[Start of Attachment]

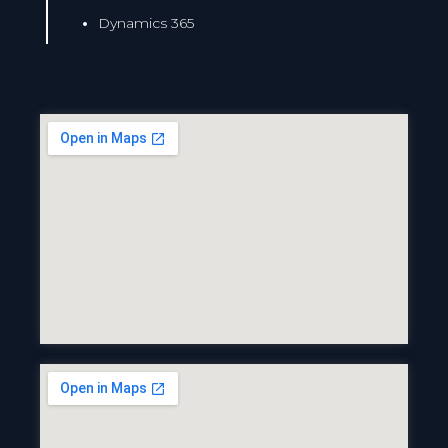
Dynamics 365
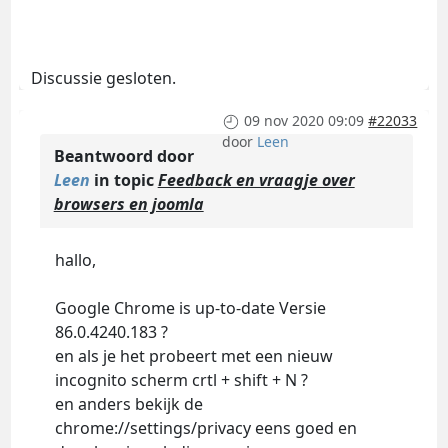
Discussie gesloten.
09 nov 2020 09:09
#22033
door
Leen
Beantwoord door
Leen
in topic
Feedback en vraagje over
browsers en joomla
hallo,
Google Chrome is up-to-date Versie
86.0.4240.183 ?
en als je het probeert met een nieuw
incognito scherm crtl + shift + N ?
en anders bekijk de
chrome://settings/privacy eens goed en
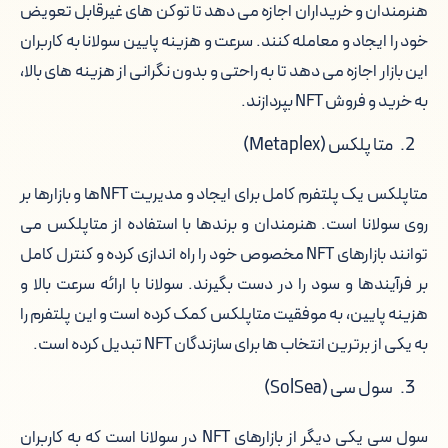
هنرمندان و خریداران اجازه می دهد تا توکن های غیرقابل تعویض
خود را ایجاد و معامله کنند. سرعت و هزینه پایین سولانا به کاربران
این بازار اجازه می دهد تا به راحتی و بدون نگرانی از هزینه های بالا،
به خرید و فروش NFT بپردازند.
متا پلکس (Metaplex)
متاپلکس یک پلتفرم کامل برای ایجاد و مدیریت NFTها و بازارها بر
روی سولانا است. هنرمندان و برندها با استفاده از متاپلکس می
توانند بازارهای NFT مخصوص خود را راه اندازی کرده و کنترل کامل
بر فرآیندها و سود را در دست بگیرند. سولانا با ارائه سرعت بالا و
هزینه پایین، به موفقیت متاپلکس کمک کرده است و این پلتفرم را
به یکی از برترین انتخاب ها برای سازندگان NFT تبدیل کرده است.
سول سی (SolSea)
سول سی یکی دیگر از بازارهای NFT در سولانا است که به کاربران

[End of Attachment]

Exercise:
Write out each entry word for word, images excluded.

Answer below:
Dynamics 365
Discussie gesloten.
09 nov 2020 09:09
#22033
door
Leen
Beantwoord door
Leen
in topic
Feedback en vraagje over
browsers en joomla
hallo,
Google Chrome is up-to-date Versie
86.0.4240.183 ?
en als je het probeert met een nieuw
incognito scherm crtl + shift + N ?
en anders bekijk de
chrome://settings/privacy eens goed en
هنرمندان و خریداران اجازه می دهد تا توکن های غیرقابل تعویض
خود را ایجاد و معامله کنند. سرعت و هزینه پایین سولانا به کاربران
این بازار اجازه می دهد تا به راحتی و بدون نگرانی از هزینه های بالا،
به خرید و فروش NFT بپردازند.
متا پلکس (Metaplex)
متاپلکس یک پلتفرم کامل برای ایجاد و مدیریت NFTها و بازارها بر
روی سولانا است. هنرمندان و برندها با استفاده از متاپلکس می
توانند بازارهای NFT مخصوص خود را راه اندازی کرده و کنترل کامل
بر فرآیندها و سود را در دست بگیرند. سولانا با ارائه سرعت بالا و
هزینه پایین، به موفقیت متاپلکس کمک کرده است و این پلتفرم را
به یکی از برترین انتخاب ها برای سازندگان NFT تبدیل کرده است.
سول سی (SolSea)
سول سی یکی دیگر از بازارهای NFT در سولانا است که به کاربران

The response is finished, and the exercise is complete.